> [Work to be completed]:
Show every line of the data that includes the word "Polski".

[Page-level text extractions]
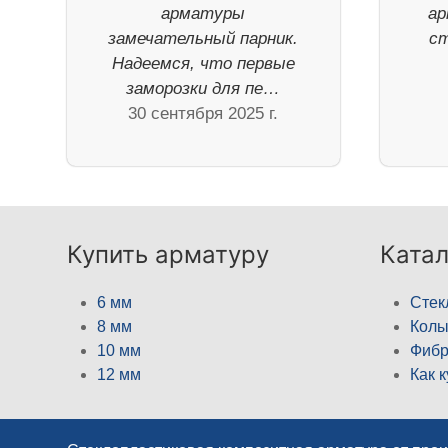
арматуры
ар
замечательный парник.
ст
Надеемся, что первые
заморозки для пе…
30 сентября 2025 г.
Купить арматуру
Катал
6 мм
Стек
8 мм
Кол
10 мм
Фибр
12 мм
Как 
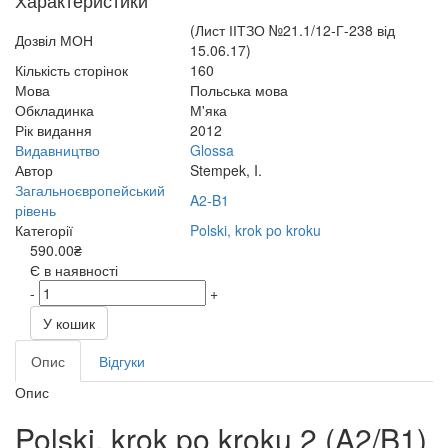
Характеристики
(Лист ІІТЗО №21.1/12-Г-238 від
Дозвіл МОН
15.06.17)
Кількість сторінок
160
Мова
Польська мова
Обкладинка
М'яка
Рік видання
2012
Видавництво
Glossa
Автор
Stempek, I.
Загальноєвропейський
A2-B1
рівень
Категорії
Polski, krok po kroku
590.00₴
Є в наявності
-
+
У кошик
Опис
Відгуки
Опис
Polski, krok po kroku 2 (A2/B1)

---

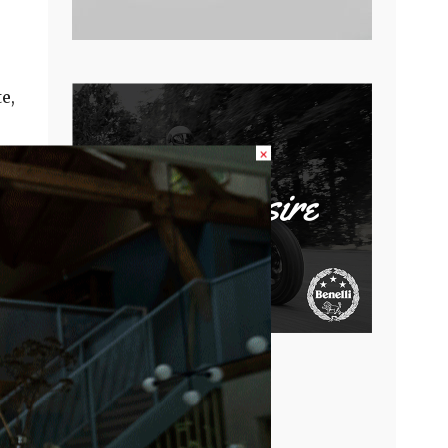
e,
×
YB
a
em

> [Expected output]:
Polski, krok po kroku
Polski, krok po kroku 2 (A2/B1)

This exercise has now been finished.